Moving to production? Use our one‑page Go‑Live Gate for AI to sanity‑check readiness and rollback.
Common pitfalls (and how to avoid them)
- Assuming SaaS = secure by default. Government guidance stresses you must still assess supplier security, manage identities, and plan for retrieval and deletion. GOV.UK
- Under‑specifying observability. Without portable logs/traces you can’t compare quality or costs across vendors.
- Accepting vague exit clauses. Define data formats, timelines and cost caps; require a named exit manager.
- Ignoring supplier’s own supply chain. Ask who runs inference, storage and annotation — and where. NPSA urges visibility of subcontractors. NPSA
- Leaving AI risk to IT only. The UK’s AI cyber guidance expects organisational controls, not just technical ones. DSIT Code
Mini checklist: before you sign
- We witnessed a model‑swap demo on our own test set.
- We verified export of prompts, outputs, feedback labels and embeddings.

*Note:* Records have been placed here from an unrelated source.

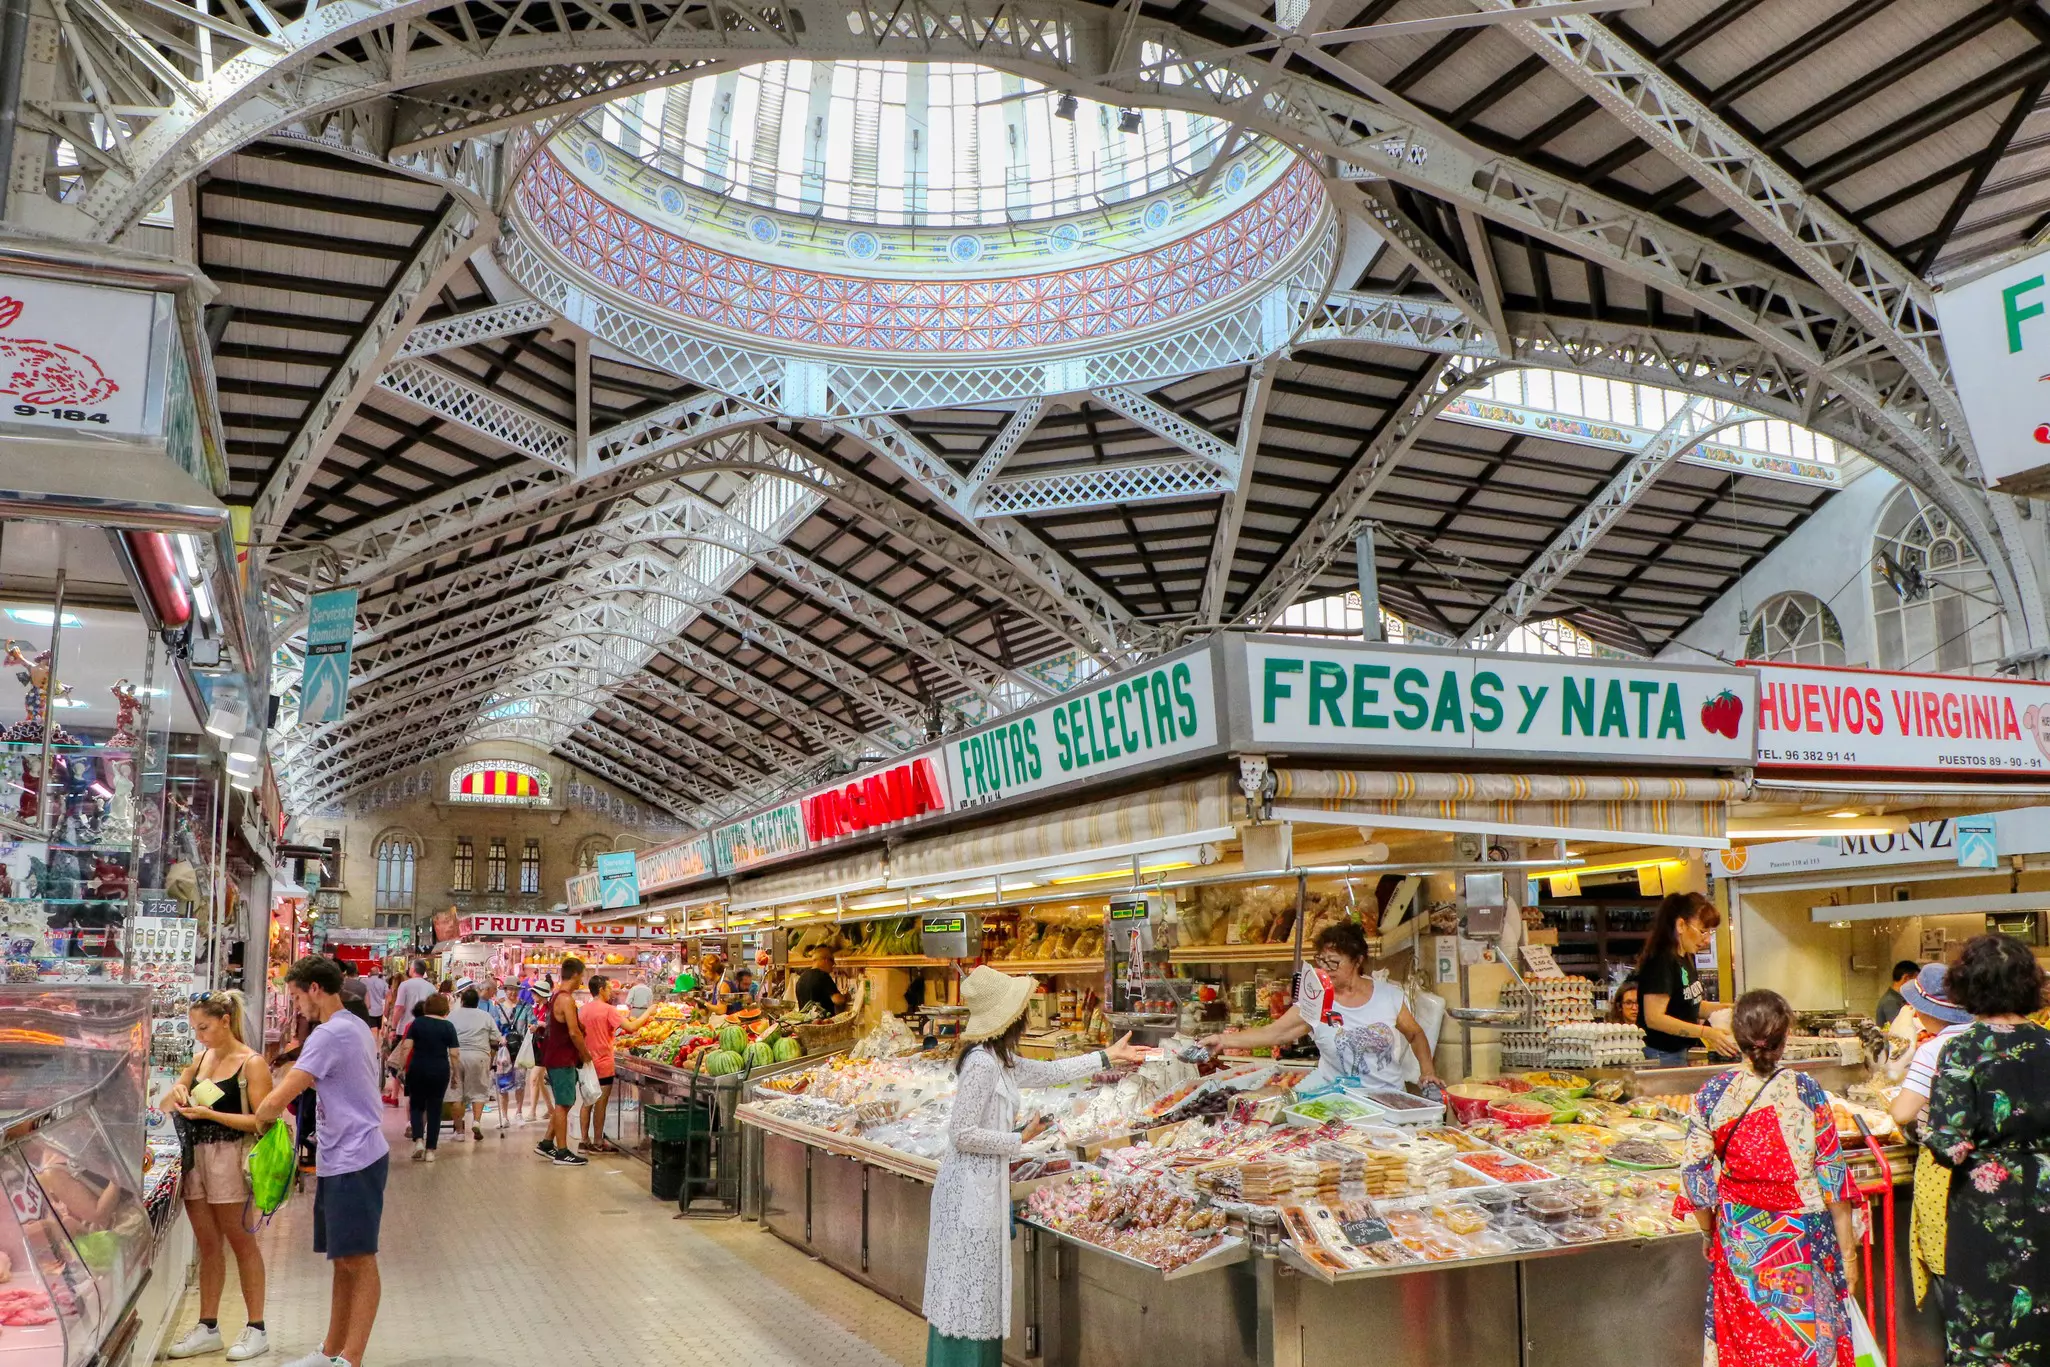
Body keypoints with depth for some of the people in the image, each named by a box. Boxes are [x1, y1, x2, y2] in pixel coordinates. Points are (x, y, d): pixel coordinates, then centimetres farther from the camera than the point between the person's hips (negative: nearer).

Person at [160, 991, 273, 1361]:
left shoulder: (251, 1063, -10)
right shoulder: (202, 1058, 10)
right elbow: (166, 1103, 18)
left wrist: (211, 1112, -23)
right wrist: (177, 1092, -5)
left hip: (230, 1157, -6)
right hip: (195, 1154, 6)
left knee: (241, 1243, 4)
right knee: (207, 1245, 13)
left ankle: (256, 1329, 13)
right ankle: (208, 1327, 23)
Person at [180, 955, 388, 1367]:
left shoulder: (329, 1034, -17)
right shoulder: (356, 1027, 15)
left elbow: (276, 1101, -18)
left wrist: (257, 1120, 3)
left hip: (355, 1161, -10)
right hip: (340, 1160, 10)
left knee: (359, 1260, -7)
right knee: (343, 1260, 15)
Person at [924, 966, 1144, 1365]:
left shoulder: (999, 1060, 8)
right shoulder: (982, 1063, -21)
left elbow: (1048, 1073, 22)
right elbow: (962, 1134, -23)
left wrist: (1108, 1056, 27)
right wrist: (1020, 1140, -13)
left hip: (986, 1186, 10)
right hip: (970, 1189, -10)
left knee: (979, 1293, 16)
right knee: (967, 1291, -2)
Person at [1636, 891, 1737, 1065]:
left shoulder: (1687, 958, 12)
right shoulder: (1661, 961, -18)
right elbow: (1654, 1018, -24)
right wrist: (1706, 1033, -27)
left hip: (1679, 1053, 9)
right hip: (1659, 1056, -9)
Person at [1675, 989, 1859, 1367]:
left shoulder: (1712, 1095, -10)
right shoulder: (1806, 1091, -13)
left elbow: (1696, 1175, -4)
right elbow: (1832, 1175, -9)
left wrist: (1710, 1234, 11)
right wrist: (1846, 1250, 1)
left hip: (1738, 1240, 1)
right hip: (1803, 1237, -1)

- We have SSO, audit logs and OpenTelemetry‑compatible traces.
- Regions for storage, inference and backups are contractually pinned.
- Exit plan and egress costs are clear and capped.
- Supplier aligns to the UK AI Cyber Security Code of Practice and has a documented incident playbook.
For public bodies and charities partnering with them, Crown Commercial Service’s AI purchasing routes can simplify comparisons and add supplier discipline. CCS AI.